Third, there is something deeply uncomfortable in the suggestion that the FT implicitly makes that without the transient wealthy population, the British economy would somehow grind to a halt. The FT produced all the usual arguments, that they create jobs, bring investment, and pay taxes. But the truth is that most jobs in the UK are created by small and medium enterprises that thrive on local demand created by people with ordinary incomes, or via public spending. As for taxes, our existing system is so riddled with advantages for the wealthy that the wealthy pay proportionately less than most people on ordinary incomes when all sources of increase in financial well-being are taken into account, as I showed in the Taxing Wealth Report. That is the real scandal.
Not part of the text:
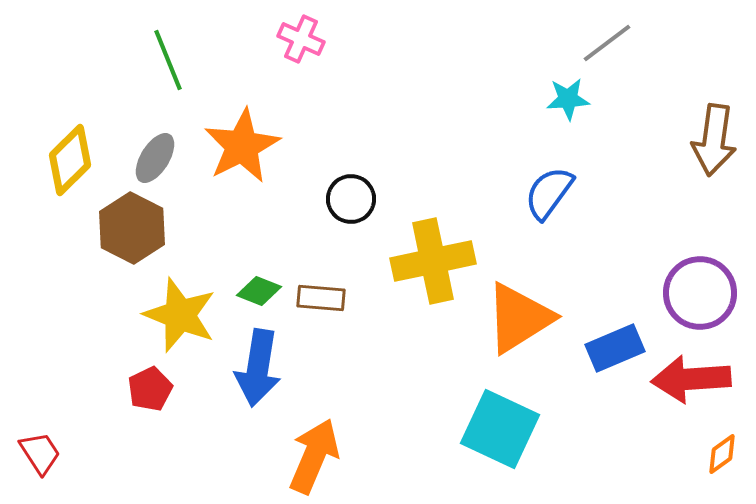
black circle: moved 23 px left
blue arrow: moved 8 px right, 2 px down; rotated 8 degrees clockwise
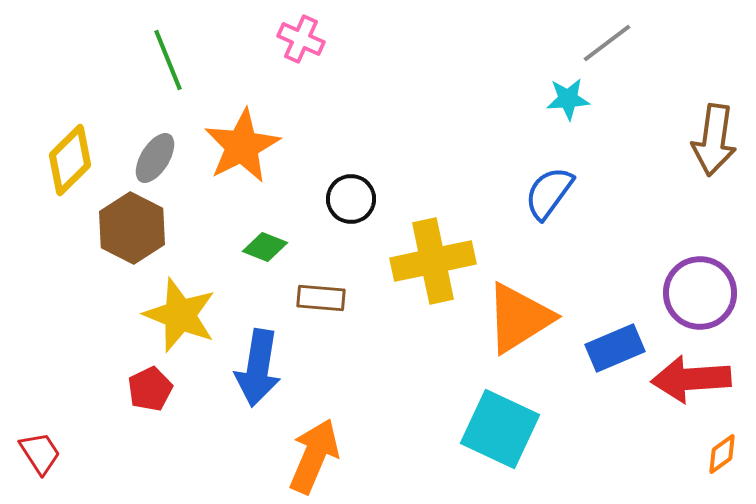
green diamond: moved 6 px right, 44 px up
The editorial then recycled the argument that wealth taxes have failed elsewhere, before grudgingly admitting what both I and the Institute for Fiscal Studies have long made clear, which is that the UK does not need a wealth tax if it simply taxes the sources of wealth properly. We under-tax capital gains. We under-tax dividends and other investment income. We give absurd breaks on inheritance, pensions and other activities that only the wealthy undertake. And we still let wealth accumulate in offshore structures that pay nothing at all. Fix those, and we do not need a wealth tax. We would simply have a fair tax system.

So, where does this leave us? I think that there are three important conclusions.
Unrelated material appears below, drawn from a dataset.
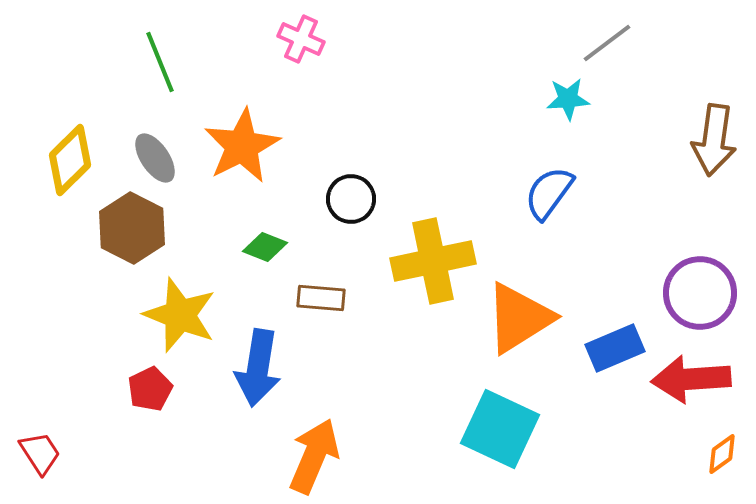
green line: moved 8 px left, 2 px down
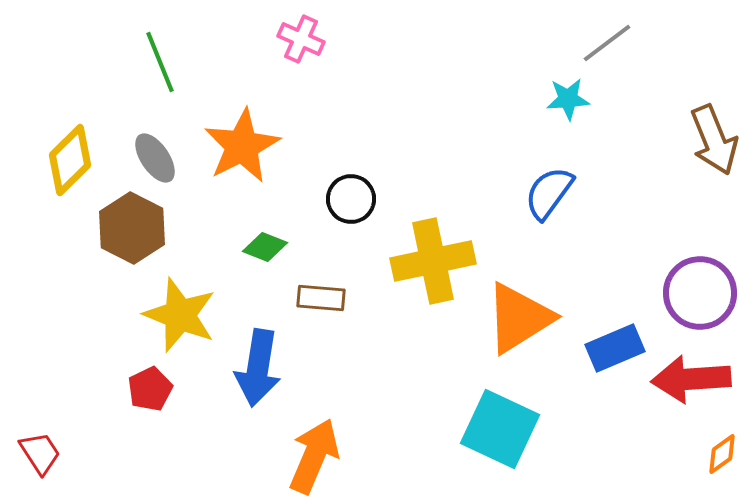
brown arrow: rotated 30 degrees counterclockwise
  1. We must stop treating threats by the wealthy to leave as vetoes on democratic policy. Any group that only remains in our country under the promise of minimal tax responsibility is not a foundation for a stable, equitable society.

  2. We should ignore fear-mongering over international mobility and instead build a tax system that is robust, progressive, and closes the existing loopholes. Proper capital gains taxes, fair inheritance taxes, reform to other tax rates, and proper taxes on investment income, plus an end to non-dom type carve-outs, would all achieve a great deal more than a poorly designed wealth tax.
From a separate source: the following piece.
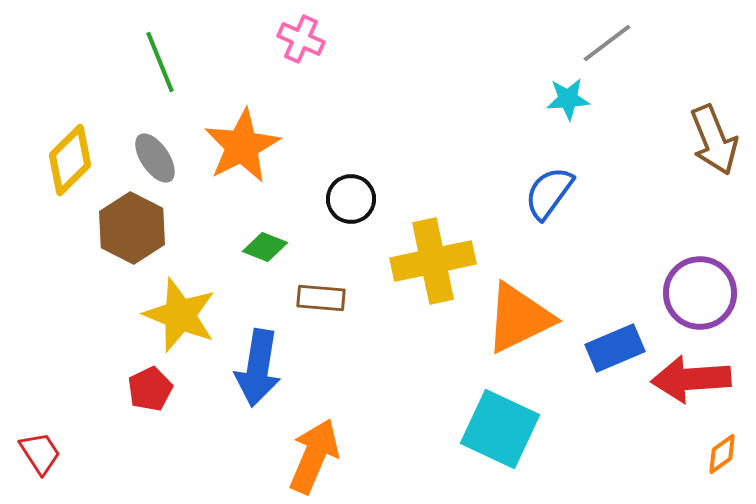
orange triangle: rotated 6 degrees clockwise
  3. Above all, we (and the FT, in particular) need to rediscover the principle that tax is not a punishment, but the price we all pay for a civilised society. If the ultra-rich are unwilling to pay that price, then we should let them go. Their departure will not destroy Britain, but their presence, under special privilege, corrodes our democracy.

If Labour is serious about rebuilding the UK after years of austerity and stagnant growth, it must stop flinching at the first sign of rich people's disapproval. It needs to tax wealth properly if we are to build prosperity in the UK. No politician has any other option available to them. That is the only sane way to support the public services and investments on which long-term prosperity depends.

And if the Financial Times objects, perhaps that is simply because it knows who its real audience is, and it's not the majority of people in Britain who have to live with the consequences of chronic underinvestment and inequality.